Last Saturday was definitely one of the ‘stuff-it-all-in’ kinds of day.  By the end of it, I was surprised that what remains of my grey matter wasn’t oozing out of my ears given the rather excessive amount of stimulation and input I had forced into it.

I first headed into town, as Southwest Trains were once again offering a £15 return to the capital, and Saturday was one of the very few days this quarter when journeying by train to London would not be viewed as rather a palaver by a polar explorer.  Network Rail seem determined to keep those of us lying south-west of Basingstoke away from the City: unless we are willing to devote many hours to the voyage, enjoy bus travel and don’t want to stay out late (or are willing to stay out until the following morning).  My primary objective was to visit a circus (so no great surprise there), but as it was a rare opportunity to access the heady delights of London I managed to crowbar in a couple of gallery visits first.

My first was looking at Painting the Modern Garden at The Royal Academy.  This was very good, if rather busy, but had almost too many paintings for my poor brain to take in.  I did discover that there seems to have been some degree of fashion in blooms – or at least the painting thereof – and that I much prefer the Impressionists’ take on the dahlia than I do that offered by modern gardeners.  Several of the gardens I would like to decamp to right now, but I think my favourite work was a painting of Gertrude Jekyll’s boots.  I remain ever the contrarian!

My second gallery was at the Barbican looking at the work of Charles and Ray Eames.  As you might imagine, there were a fair few chairs on offer – but their oeuvre was much wider than I’d realised.  The exhibition included a splendid film – of the type one used to see through the arched window in the Play School of my youth – showing the making of a fibreglass chair.   However, my favourite take-away was not the film, nor even the chair but one of the three colours in which it was first offered.  How have we forgotten greige?  Surely, the finest name for a colour ever created!  I want my flat repainted and carpeted in greige (which I am pronouncing to rhyme with beige) when next this is needed.  I am determined to restore it to the mainstream!  I want all GofaDM readers to start using it: force it into conversation, email or tweet if you must.

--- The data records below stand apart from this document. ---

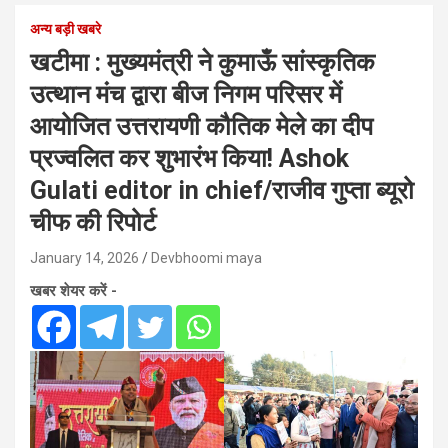
अन्य बड़ी खबरे
खटीमा : मुख्यमंत्री ने कुमाऊँ सांस्कृतिक
उत्थान मंच द्वारा बीज निगम परिसर में
आयोजित उत्तरायणी कौतिक मेले का दीप
प्रज्वलित कर शुभारंभ किया! Ashok
Gulati editor in chief/राजीव गुप्ता ब्यूरो
चीफ की रिपोर्ट
January 14, 2026
Devbhoomi maya
खबर शेयर करें -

I was ostensibly at the Barbican to see the Australian circus company, Circa (the Eames were just an amuse bouche).  Their current work is called Il Ritorno and was of indescribable (by me at least) brilliance.  The physical work was, in many ways, of a nature and unshowy difficulty I’d never seen before and whilst not narrative delivered a very strong emotional heft.  Not only that, but they have comprehensively outdone me when it comes to juxtaposition.  The amazing and moving physical feats shared the stage with a harpsichord.  Not just a harpsichord, but a harp, cello and violin and their players further augmented by a tenor and a mezzo.  I literally did not know where to look much of the time: almost all my cultural interests on stage at once with circus, theatre and music seamlessly melded.  I fear I left rather shell-shocked and with the need to up my game on all fronts!

Even at that stage, the day was not yet empty of delights.  I returned to Southampton and spent the evening with three stunning guitarists at the Art House café.  I even learnt a little guitar technique from Clive Carroll: though by the time I’m ready to put it into use I fear the lesson may have been lost.

It was a great day, but frankly far more experience than my ageing brain can safely absorb in a twelve hour period.  Were I a computer, I think some sort of overflow error would have been in order.  Luckily, as a biological computer, at no stage did I need to dump my stack and so avoided embarrassment (well, any more than is usually occasioned by my excursions into the wider world).